Bostrom’s argument is that one out of the following three propositions has to be true. The first is that humans are overwhelmingly likely to become extinct before reaching a level of sophistication where they are able to run computer simulations – virtual reality – that would mirror what we experience as reality. The second is that any such civilizations that survive are extremely unlikely to run such simulations. The third is that we are almost certainly living in such a computer simulation.

 

The first proposition seems unlikely. There is no a priori reason why we will necessarily wipe ourselves out, or be wiped out. The second seems even more unlikely: our own delight in simulations gives no room for supposing that, given even more simulating power, we won’t use it. Which leaves the third proposition. Given the fact that we are talking about a far future, where an almost infinite number of civilizations spread throughout the ‘original’ universe will be running simulations, what are the chances that we are in that original universe and not a simulation? Infinitesimal. In other words, we are almost certainly living in a simulation.

 

It’s not something to get depressed about – the world is as real as it has ever been. What’s more, unlike the ideas of universes run by supernatural gods, the simulation argument just might be open to testing. The first point to recognize is that it does indeed answer the question about fine-tuning. The simulation’s creators must have a reason to create it.
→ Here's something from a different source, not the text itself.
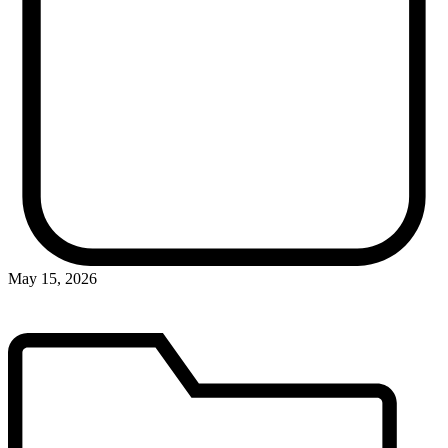
May 15, 2026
It seems sensible to suggest, therefore, that the overwhelming majority of simulations will have to work well enough to be interesting to their creators and users. Our experience with creating simulation environments suggests that this means populating them with beings that can enjoy their ‘existence’, which, in turn, tends to involve an ability to interact with the simulated world and its inhabitants.

 

A plausible simulation will therefore encourage the development of something we would regard as complex life. As we have seen with our look at the laws of nature, that gives a fairly narrow range of possibilities for the set-up. That at least provides a plausible explanation for the fine-tuning. Now we have to look for a scientific test for such an explanation. Again, this can be found within our own experience of creating simulations.